So here is what happened (still not 100% sure, but we have a fix)
Cause: 1.0.46 version kaggle kernel
File: lr_find.py
Function: on_train_end()
self.learn.load(‘tmp’) will trigger the purge function which somehow will cause the purge open the tmp file on path(’…/input/tmp.pkl’), instead of model_dir path
Resolve:
set self.learn.load(‘tmp’, purge=False) will resolve the issue.
Which fastai 1.0.48 has the fix…
My advise is if you want to use kaggle kernel (P100 GPU)
On the first cell, run
!conda install -c fastai fastai --yes
after done, import fastai fastai.__version__
check it is 1.0.48
Now you can go back to set the learn = cnn_learner(..., model_dir = '/kaggle/model')
@shlyakh: You can find out which version of fastai you are using by putting in this code: import fastai; fastai.__version__
@heye0507: It’s weird that you get an error with my code, because I used (and am still using) version 1.0.46 as well. In your error message it seems like your code still points at the input? It might also have something to do with the learner. I create it like that: learn = create_cnn(data, models.resnet34, model_dir = '/tmp/models', metrics=error_rate)
But anyway: now we have two options and with an update on 1.0.48 this problem seems to be gone, just like you wrote
is there a way to download a model after some epochs in kaggle without commiting, like if I train a gan model, the commit will go on forever as I stop the cell running manually in colab I usually go to the folder structure and download the model file or save in in google drive.
yes I know about the csv method but it only works for files around 2mb and csv files https://www.kaggle.com/rtatman/download-a-csv-file-from-a-kernel
it is a pkl file, being able to download any file would be great though as even after commiting I cancel the commit and I get a error that folder structure is too large, more than 6 and no outputs files. Im looking to a workaround now.
the solution seems to be around zipping the file and then deleted the folder contents to not get the too many outputs error
!zip -r output.zip /kaggle/working/
!rm -rf /kaggle/working/*
So I was able to get the commit to pass but there is not output zip file, is there a specific directory I need to move the output.zip file to get it to show up as output?

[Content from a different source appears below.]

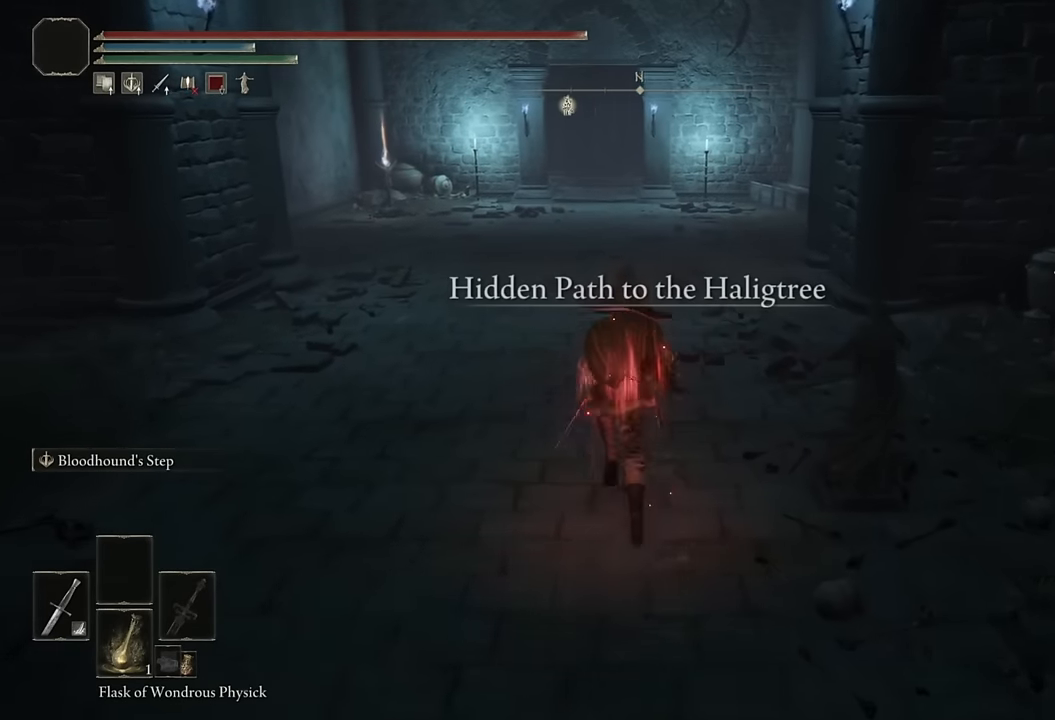
{"dt_ms": 500, "buttons": ["CIRCLE"], "left_stick": "up", "right_stick": "center", "events": [[67, "L2", "down"], [217, "L2", "up"]]}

You probably haven’t saved the model in the correct directory… Otherwise, the model should be downloadable from the output section of the kaggle kernel
Hey all, I’m getting Bus Errors when trying to look at a batch from my DataBunch. I’ve successfully downloaded the images into the kernel (I don’t know if this is the correct way to say that) and have created the data bunch but the following line is throwing errors:
Hi. When I was doing the second lesson I wanted to try to run the bear recognition model on my machine. As they say in the video it’s better to learn the neural network with GPU but after model is ready I can use a CPU for image recognition. I saved a model to a file in a Kaggle kernel but I can’t find a way of downloading it. Is there a good way to get files from kernel or it’d be easier to do it in different environment?